▶ [DIRECTIONS FOR THIS TASK]: Restate the material below word for word, from its first line to its last.

TASK MATERIAL below:

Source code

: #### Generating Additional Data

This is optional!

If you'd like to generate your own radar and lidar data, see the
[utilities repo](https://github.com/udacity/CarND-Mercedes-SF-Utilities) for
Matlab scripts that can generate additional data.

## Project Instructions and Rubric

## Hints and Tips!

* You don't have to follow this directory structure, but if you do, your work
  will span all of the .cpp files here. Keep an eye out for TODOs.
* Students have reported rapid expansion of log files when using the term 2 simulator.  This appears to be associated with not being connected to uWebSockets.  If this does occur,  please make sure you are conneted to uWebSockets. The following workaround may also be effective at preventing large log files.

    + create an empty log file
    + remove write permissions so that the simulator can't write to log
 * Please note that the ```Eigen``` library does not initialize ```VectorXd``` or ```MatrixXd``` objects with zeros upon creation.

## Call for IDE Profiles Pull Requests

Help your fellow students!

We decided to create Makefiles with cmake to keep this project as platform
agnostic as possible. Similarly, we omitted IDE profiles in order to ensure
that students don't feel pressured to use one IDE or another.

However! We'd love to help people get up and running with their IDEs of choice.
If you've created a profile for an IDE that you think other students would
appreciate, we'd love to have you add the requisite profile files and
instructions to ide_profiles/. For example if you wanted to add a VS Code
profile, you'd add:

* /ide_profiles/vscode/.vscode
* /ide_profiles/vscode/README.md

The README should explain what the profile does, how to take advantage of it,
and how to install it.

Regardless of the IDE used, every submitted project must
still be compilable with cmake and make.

End of TASK MATERIAL.

▶ [ANSWER FOR THE TASK]:
Source code

: #### Generating Additional Data

This is optional!

If you'd like to generate your own radar and lidar data, see the
[utilities repo](https://github.com/udacity/CarND-Mercedes-SF-Utilities) for
Matlab scripts that can generate additional data.

## Project Instructions and Rubric

## Hints and Tips!

* You don't have to follow this directory structure, but if you do, your work
  will span all of the .cpp files here. Keep an eye out for TODOs.
* Students have reported rapid expansion of log files when using the term 2 simulator.  This appears to be associated with not being connected to uWebSockets.  If this does occur,  please make sure you are conneted to uWebSockets. The following workaround may also be effective at preventing large log files.

    + create an empty log file
    + remove write permissions so that the simulator can't write to log
 * Please note that the ```Eigen``` library does not initialize ```VectorXd``` or ```MatrixXd``` objects with zeros upon creation.

## Call for IDE Profiles Pull Requests

Help your fellow students!

We decided to create Makefiles with cmake to keep this project as platform
agnostic as possible. Similarly, we omitted IDE profiles in order to ensure
that students don't feel pressured to use one IDE or another.

However! We'd love to help people get up and running with their IDEs of choice.
If you've created a profile for an IDE that you think other students would
appreciate, we'd love to have you add the requisite profile files and
instructions to ide_profiles/. For example if you wanted to add a VS Code
profile, you'd add:

* /ide_profiles/vscode/.vscode
* /ide_profiles/vscode/README.md

The README should explain what the profile does, how to take advantage of it,
and how to install it.

Regardless of the IDE used, every submitted project must
still be compilable with cmake and make.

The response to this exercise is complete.